In summary, the problem involves finding the electric energy density in a co-axial cable with inner and outer conductors of different radii and a dielectric with a relative permittivity. It can be solved by first finding the charge per unit length on the cylindrical capacitor formed by the cable, and then using the capacitance and applied voltage to calculate the energy density.
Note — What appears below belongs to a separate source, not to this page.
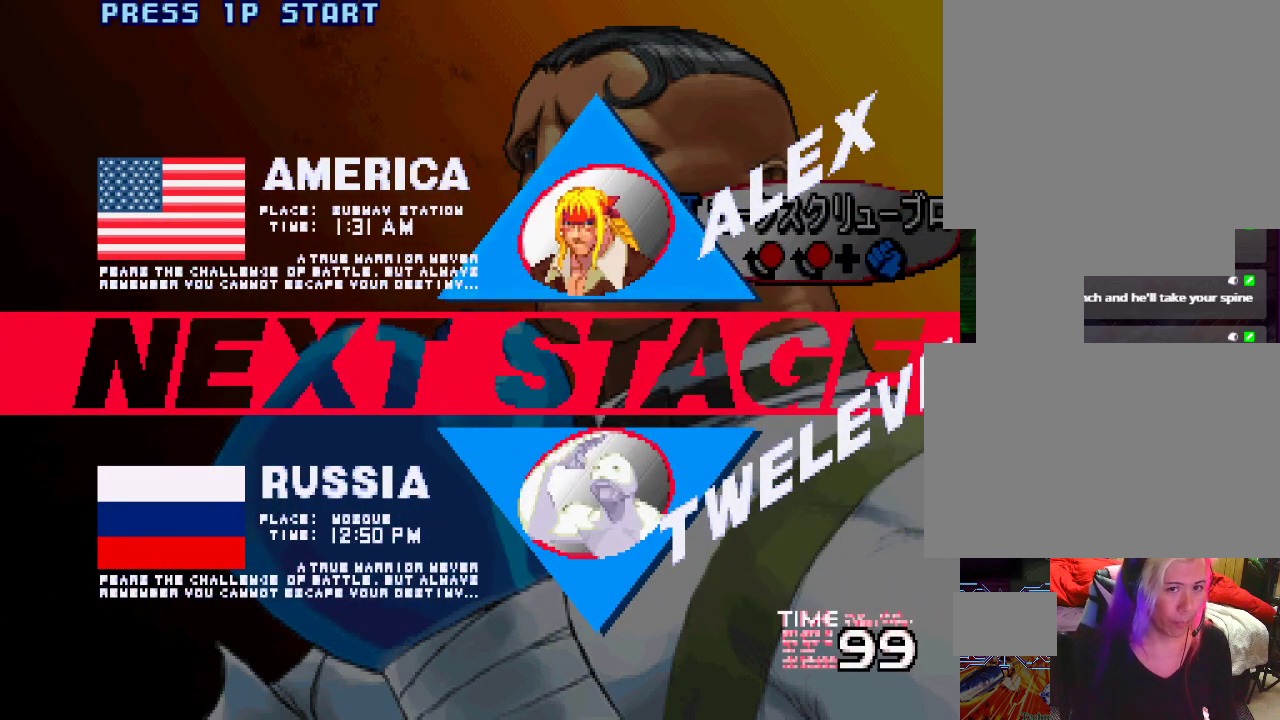
{"buttons": [], "left_stick": "center", "events": []}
Alternatively, one can directly calculate the total capacitance per unit length and use this to find the energy density.
Homework Statement
A co-axial cable has an inner conductor of radius r_i = 0.00045 m and a thin outer conductor or radius r_o = 0.0018 m. The dielectric between the conductors has a relative permittivity εr = 2.25. The dielectric's radius is 0.00148 m.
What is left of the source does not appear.